Create variable attributes for STF 2.0 compliant netCDF files.

This is the recommended function for creating metadata attributes for data variables. It uses type-safe enumerations to ensure attributes conform to STF 2.0 conventions without requiring users to remember numeric codes or string identifiers.

Parameters:

long_name ¶
(str) –

Human-readable name for the variable (e.g., "observed rainfall")
units ¶
(str) –

Units of measurement (e.g., "mm", "m3/s", "°C")
time_series_type ¶
(TimeSeriesType) –

How the data is aggregated/sampled (use TimeSeriesType enum)
data_origin ¶
(DataOriginType) –

How the data was obtained (use DataOriginType enum)
data_description ¶
(str) –

Detailed description of the data (e.g., "AWAP data interpolated from observations")
location_type ¶
(LocationType, default: POINT ) –

Whether data is point or area measurement (default: POINT)
fill_value ¶
(float, default: -9999.0 ) –

Value used for missing data (default: -9999.0)

Returns:

dict[str, Any] –

Dictionary of attributes ready to use with xarray DataArray or EftsDataSet.new_variable()

* TASK REQUIREMENTS:
Output the netCDF attribute documentation in full, word for word. Please rely on the netCDF attribute documentation above and nothing else.

* INFORMATION SHOWN:
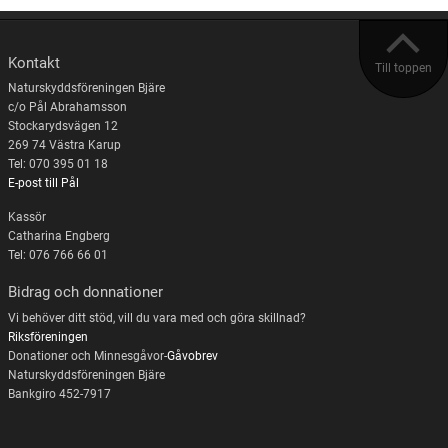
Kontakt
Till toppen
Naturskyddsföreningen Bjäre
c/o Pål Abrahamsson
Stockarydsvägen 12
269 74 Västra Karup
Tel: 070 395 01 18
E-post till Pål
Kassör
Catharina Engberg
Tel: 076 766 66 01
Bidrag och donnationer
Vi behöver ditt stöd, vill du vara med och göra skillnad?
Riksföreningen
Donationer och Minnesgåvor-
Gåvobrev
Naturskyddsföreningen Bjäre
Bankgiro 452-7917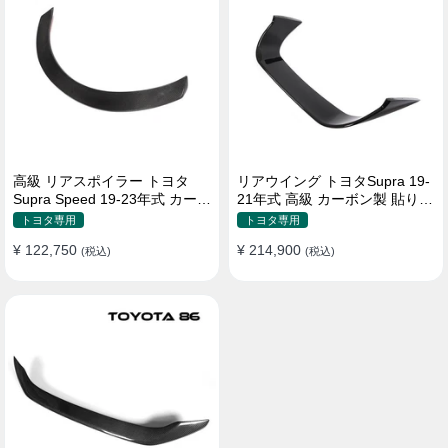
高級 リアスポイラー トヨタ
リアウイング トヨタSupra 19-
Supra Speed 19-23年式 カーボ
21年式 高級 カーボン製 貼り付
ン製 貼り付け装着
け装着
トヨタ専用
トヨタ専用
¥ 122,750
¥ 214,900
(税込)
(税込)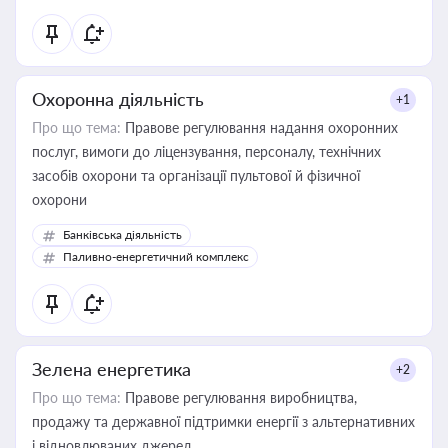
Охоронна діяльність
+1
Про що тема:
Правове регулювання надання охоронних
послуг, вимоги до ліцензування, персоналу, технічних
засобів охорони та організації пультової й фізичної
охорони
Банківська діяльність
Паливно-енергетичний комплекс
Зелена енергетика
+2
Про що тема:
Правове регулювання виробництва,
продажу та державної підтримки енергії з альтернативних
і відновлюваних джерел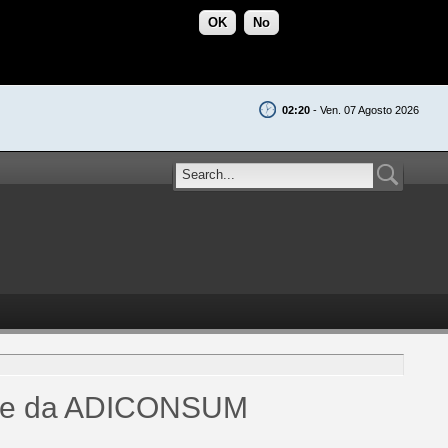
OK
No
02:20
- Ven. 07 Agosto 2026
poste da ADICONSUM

* RESPONSE TO THE TASK:
Create variable attributes for STF 2.0 compliant netCDF files.

This is the recommended function for creating metadata attributes for data variables. It uses type-safe enumerations to ensure attributes conform to STF 2.0 conventions without requiring users to remember numeric codes or string identifiers.

Parameters:

long_name ¶
(str) –

Human-readable name for the variable (e.g., "observed rainfall")
units ¶
(str) –

Units of measurement (e.g., "mm", "m3/s", "°C")
time_series_type ¶
(TimeSeriesType) –

How the data is aggregated/sampled (use TimeSeriesType enum)
data_origin ¶
(DataOriginType) –

How the data was obtained (use DataOriginType enum)
data_description ¶
(str) –

Detailed description of the data (e.g., "AWAP data interpolated from observations")
location_type ¶
(LocationType, default: POINT ) –

Whether data is point or area measurement (default: POINT)
fill_value ¶
(float, default: -9999.0 ) –

Value used for missing data (default: -9999.0)

Returns:

dict[str, Any] –

Dictionary of attributes ready to use with xarray DataArray or EftsDataSet.new_variable()